Just how "undeveloped" becomes apparent in a sphincter-tightening way as we brake hard at the end of the runway and the Vee-Dub twitches left abruptly, threatening to spin.
Not Ready for Prime Time
As we soon discover, the transmission is the GTI W12's weakest link. While the gearchanges are smooth, the shift strategy hasn't been programmed for spirited driving, so the transmission is never in the right ratio through a sequence of corners.
The first proper corner also reveals that there's a lot of work to be done in chassis setup. As you turn in, the previously lifeless steering starts to feed back some information. But what it's telling you and this is backed up by feedback from the seat of your pants is that the tail is swinging around at a surprisingly rapid pace.
Gently backing off the throttle restores the equilibrium. So we give it another go. Again the onset of oversteer is sudden and the breakaway point of the rear tires seems unpredictable. A spin teaches you that if you wait for the tail to go of its own volition, you won't catch it. You simply have to keep on playing with the steering and the throttle (like my friendly VW test driver did) in order to find the right cornering formula.
Instead of driving the Golf W12 rationally, you need to drive it like a rally car.
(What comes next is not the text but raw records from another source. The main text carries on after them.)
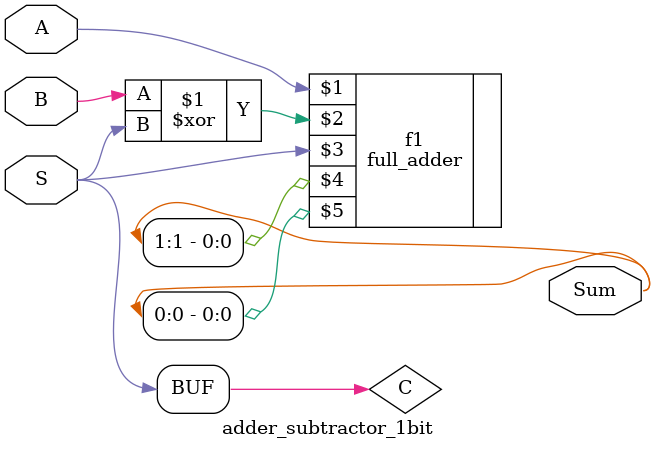
<source format=v>
`timescale 1ns / 1ps
module adder_subtractor_1bit(
 S,
 A,
 B,
 Sum);
input S;
input A;
input B;
output [1:0] Sum;
wire C;
assign C=S;
full_adder f1(A,B^S,C,Sum[1],Sum[0]);
endmodule

</source>
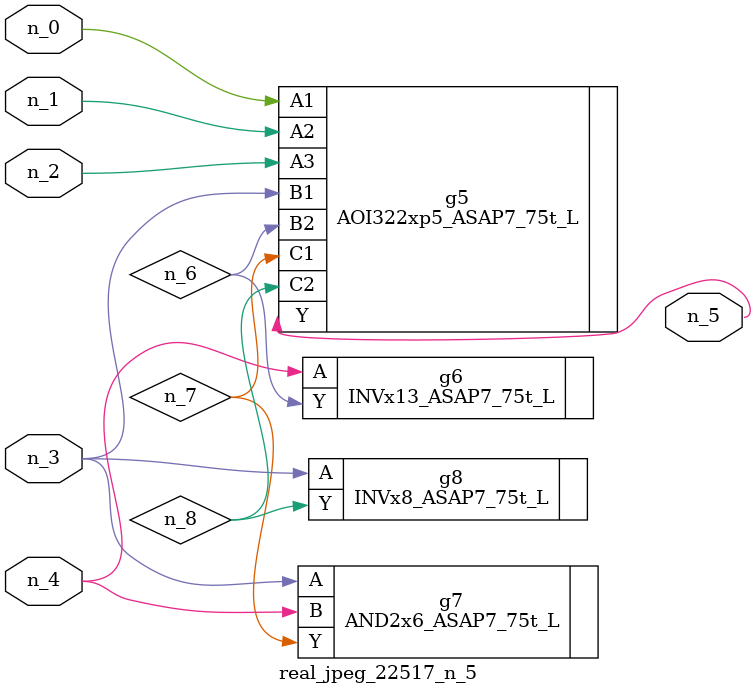
<source format=v>
module real_jpeg_22517_n_5 (n_4, n_0, n_1, n_2, n_3, n_5);

input n_4;
input n_0;
input n_1;
input n_2;
input n_3;

output n_5;

wire n_8;
wire n_6;
wire n_7;

AOI322xp5_ASAP7_75t_L g5 ( 
.A1(n_0),
.A2(n_1),
.A3(n_2),
.B1(n_3),
.B2(n_6),
.C1(n_7),
.C2(n_8),
.Y(n_5)
);

AND2x6_ASAP7_75t_L g7 ( 
.A(n_3),
.B(n_4),
.Y(n_7)
);

INVx8_ASAP7_75t_L g8 ( 
.A(n_3),
.Y(n_8)
);

INVx13_ASAP7_75t_L g6 ( 
.A(n_4),
.Y(n_6)
);


endmodule
</source>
As you approach the corner, lift off abruptly, and then as the tail swings out, get back on the power the trick comes in figuring out just when. Once in a dozen times (if you're lucky), you won't plow the front tires or simply spin down the road in a cloud of dust and debris, and instead hold a beautiful, tire-smoking powerslide.
It's not likely that the Golf GTI W12-650 is headed for production any time soon. Yet all credit to Volkswagen for having the imagination to sanction it in the first place. GTI drivers will be talking about this car for a long time.